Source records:

/---

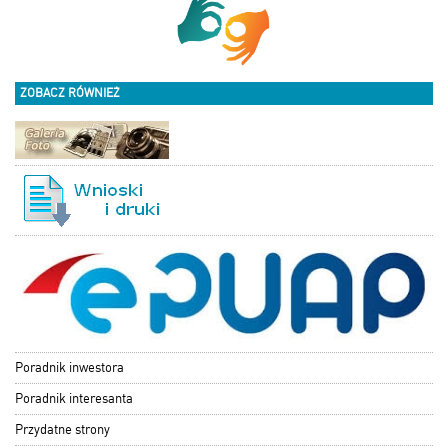
ZOBACZ RÓWNIEŻ
Poradnik inwestora
Poradnik interesanta
Przydatne strony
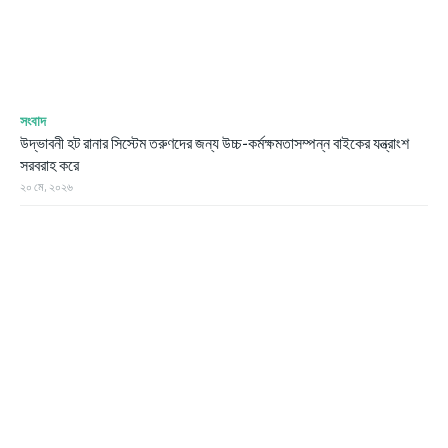
সংবাদ
উদ্ভাবনী হট রানার সিস্টেম তরুণদের জন্য উচ্চ-কর্মক্ষমতাসম্পন্ন বাইকের যন্ত্রাংশ
সরবরাহ করে
২০ মে, ২০২৬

\---

### DESCRIPTION OF THE TASK
What is needed is an exact copy of the lines from the one containing "উদ্ভাবনী হট রানার" to the end of the data; please add nothing else.

### ANSWER BOX
উদ্ভাবনী হট রানার সিস্টেম তরুণদের জন্য উচ্চ-কর্মক্ষমতাসম্পন্ন বাইকের যন্ত্রাংশ
সরবরাহ করে
২০ মে, ২০২৬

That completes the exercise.